- TO-DO LIST
1. Print the passage of the MyOrder article from "From server-based monolith" to "never in sync.", word for word.
2. In the MyOrder article, how many smaller projects and validation paths made up the Procurement Services Platform (PSP)?

- TEXT TO READ
MyOrder, an internal Microsoft legacy application, processes roughly 220,000 purchase orders (POs) every year, which represent $45 billion in internal spending at Microsoft. Until recently, MyOrder was a massive, monolithic, on-premises application. It was costly to maintain, difficult to update, and couldn’t be accessed without a Microsoft-authorized VPN.
MyOrder struggled every May, when traffic could double—or even triple—from 1,000 purchase orders per day to 3,000. When users submitted purchase orders through the ASP.net-based website during these high-load periods, they frequently saw response times as high as 30 seconds, if the application didn’t outright crash or freeze.
Even when it worked as intended, MyOrder’s user experience could be frustrating.
“MyOrder was wizard-based, so users advanced through the app in a particular sequence,” says Vijay Bandi, a software engineer on the MyOrder team in Microsoft Digital. “If you advanced to a point where you didn’t have the information for a required field, you were stuck. It was an awful experience.”
Elsewhere at Microsoft, engineering teams are moving old, monolithic applications to the cloud for increased efficiency, scalability, and security—not to mention vastly improved user experiences. With MyOrder showing its age, the MyOrder team decided it was time to follow suit.
From server-based monolith to agile PaaS
MyOrder—which combined a front end, back end, and all related logic in one solution—was only half of the ancient, monolithic applications that comprised the legacy purchase order system. The other half was the Procurement Services Platform (PSP), a huge middleware services layer. PSP was comprised of about 60 smaller projects and 500 validation paths.
Built on top of PSP, MyOrder collected data from PSP and housed it in one of the 35 servers required to run the application. It was hosted in four separate virtual machines to support the load. The engineering team used a load balancer to distribute the load to each of the VMs. Caches were built into the servers, but because the caches were distributed among four different VMs, they were never in sync.
“Suppose a user creates a purchase order pointing to one server, and the request goes to the next server,” says Atanu Sarkar, also a software engineer on the Microsoft Digital MyOrder team. “In that case, the user could search for a PO but not find it if the cache isn’t updated.”
Fewer resources, greater flexibility with Azure
According to MyOrder Engineering Manager Rajesh Vasan, the team considered several platforms for the new solution before landing on Microsoft Azure.
“We looked at a standalone, private cloud instance of Service Fabric and at Azure App Service,” Vasan says. “Azure was expanding, though. They were investing a lot of time in PaaS (platform as a service) offerings, which meant that we could offload all the networking, configurations, and deployments to Azure, and just concentrate on the application code.”
That would be a welcome change compared to the old monolith.
“A change to a single line of code used to take so much time, because you needed to build the whole solution from scratch with thousands of lines of code,” Vasan says. “Debugging presented similar challenges.”
The legacy app also supported external services like SAP (Microsoft’s financial system of record) and Microsoft Approvals, plus some third-party integrations.
“All that functionality, all those integrations in one monolith, that was a problem,” Vasan says.
By moving to Azure, they could convert each individual function and integration into a single microservice.

- DATA EXCERPTS
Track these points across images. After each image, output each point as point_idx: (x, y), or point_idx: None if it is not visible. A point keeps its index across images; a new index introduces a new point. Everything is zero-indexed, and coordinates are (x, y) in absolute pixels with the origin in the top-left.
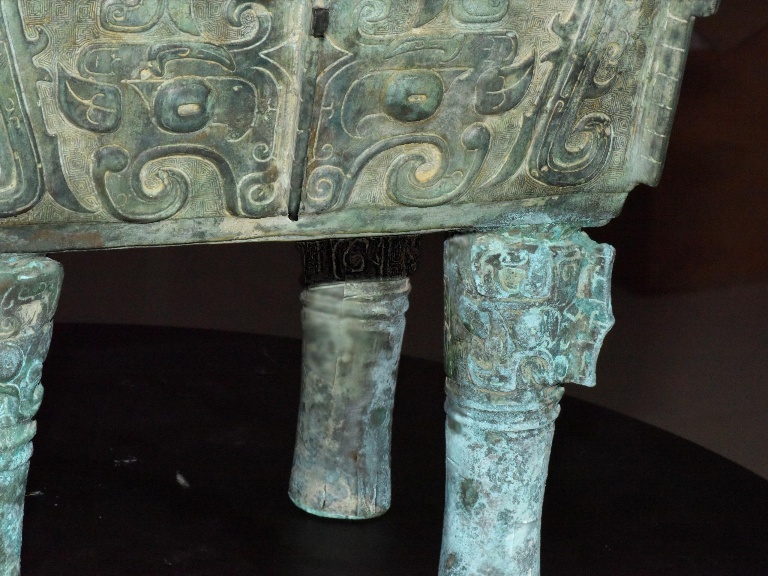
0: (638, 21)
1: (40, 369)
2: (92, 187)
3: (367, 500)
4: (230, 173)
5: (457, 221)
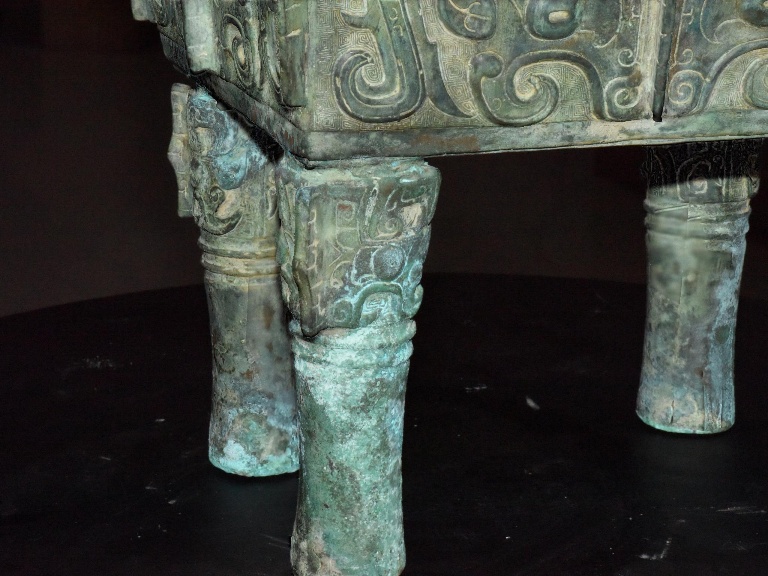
0: None
1: (420, 269)
2: (469, 92)
3: (713, 415)
4: (597, 78)
5: None
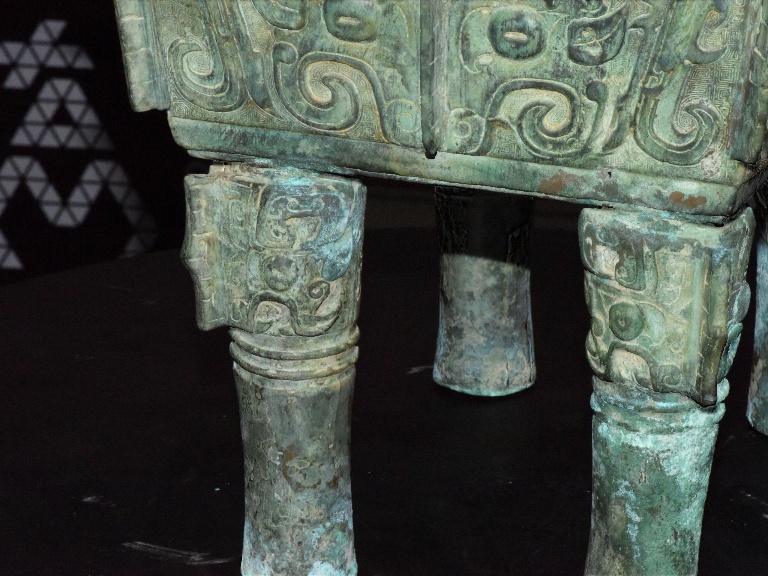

- FINAL RESULTS
1.
From server-based monolith to agile PaaS
MyOrder—which combined a front end, back end, and all related logic in one solution—was only half of the ancient, monolithic applications that comprised the legacy purchase order system. The other half was the Procurement Services Platform (PSP), a huge middleware services layer. PSP was comprised of about 60 smaller projects and 500 validation paths.
Built on top of PSP, MyOrder collected data from PSP and housed it in one of the 35 servers required to run the application. It was hosted in four separate virtual machines to support the load. The engineering team used a load balancer to distribute the load to each of the VMs. Caches were built into the servers, but because the caches were distributed among four different VMs, they were never in sync.

2. About 60 smaller projects and 500 validation paths.